SUPPLIED PASSAGE -
Skip to content

test_managed_jobs_ha_kill_starting failure on master #7814

@zpoint

Description

@zpoint

https://buildkite.com/skypilot-1/smoke-tests/builds/5052#019a3a85-5875-43aa-a3b2-f43f4196beb0

After limit --cpu=4 in #7794 We found ValueError during test_managed_jobs_ha_kill_starting

sky-jobs-controller-3bde5781-3bde5781-deployment-689768d45j6g4z   1/1     Running   0          3m4s
(base) buildkite@54:~/.buildkite-agent/builds/kind/54-226-105-94-buildkite-kind5-1/skypilot-1/smoke-tests$ kubectl logs -n test-namespace sky-jobs-controller-3bde5781-3bde5781-deployment-689768d45j6g4z --tail=100
Defaulted container "ray-node" out of: ray-node, init-copy-home (init)
++ id -u
+ '[' 1000 -eq 0 ']'
+ true
+ STEPS=("apt-ssh-setup" "runtime-setup" "env-setup")

DATASET EXCERPTS -
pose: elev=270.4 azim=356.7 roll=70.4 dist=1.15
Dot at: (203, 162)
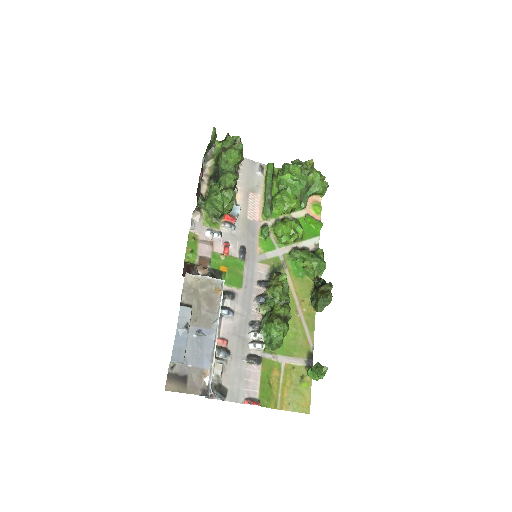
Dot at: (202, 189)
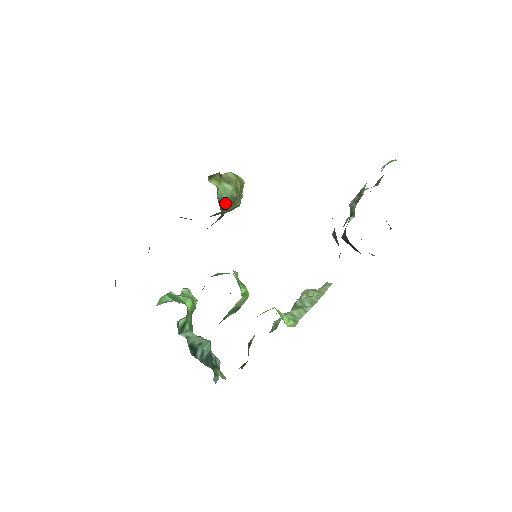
...
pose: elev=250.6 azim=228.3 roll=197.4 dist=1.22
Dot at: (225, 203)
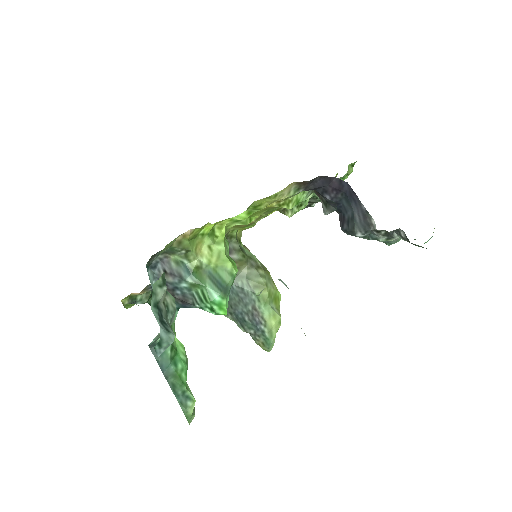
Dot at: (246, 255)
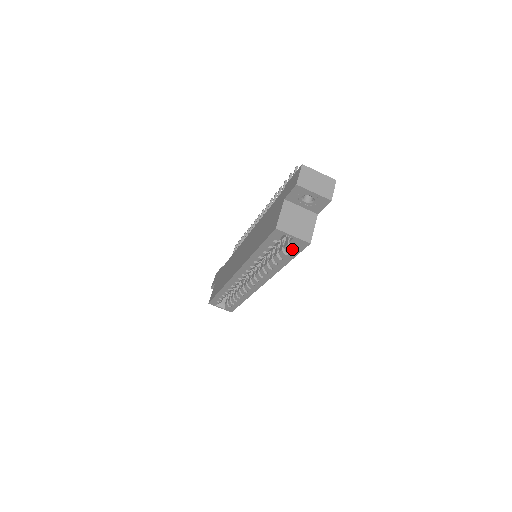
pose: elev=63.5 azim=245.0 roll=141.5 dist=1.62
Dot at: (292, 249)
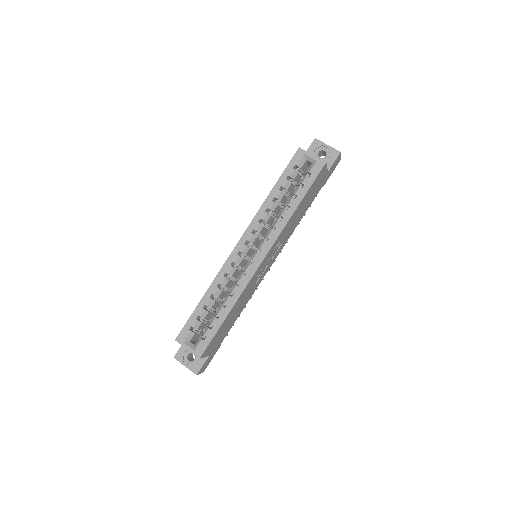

PROBLEMS -
• a. Summarize the bug report in two sentences.
• b. From the bug report, extract the part that opens with the words containing "Description" and closes with "ray-node, init-copy-home (init)".
• c. In the bug report, which container did kubectl default to when fetching the controller logs?

TASK ANSWERS -
• a. The bug report describes a failure of test_managed_jobs_ha_kill_starting on master, where a ValueError was found during the test after the --cpu=4 limit from #7794. It links to a Buildkite smoke-test build and shows kubectl log output from the sky-jobs-controller deployment, in which the "ray-node" container was chosen by default.

• b.
Description

@zpoint

https://buildkite.com/skypilot-1/smoke-tests/builds/5052#019a3a85-5875-43aa-a3b2-f43f4196beb0

After limit --cpu=4 in #7794 We found ValueError during test_managed_jobs_ha_kill_starting

sky-jobs-controller-3bde5781-3bde5781-deployment-689768d45j6g4z   1/1     Running   0          3m4s
(base) buildkite@54:~/.buildkite-agent/builds/kind/54-226-105-94-buildkite-kind5-1/skypilot-1/smoke-tests$ kubectl logs -n test-namespace sky-jobs-controller-3bde5781-3bde5781-deployment-689768d45j6g4z --tail=100
Defaulted container "ray-node" out of: ray-node, init-copy-home (init)

• c. The "ray-node" container.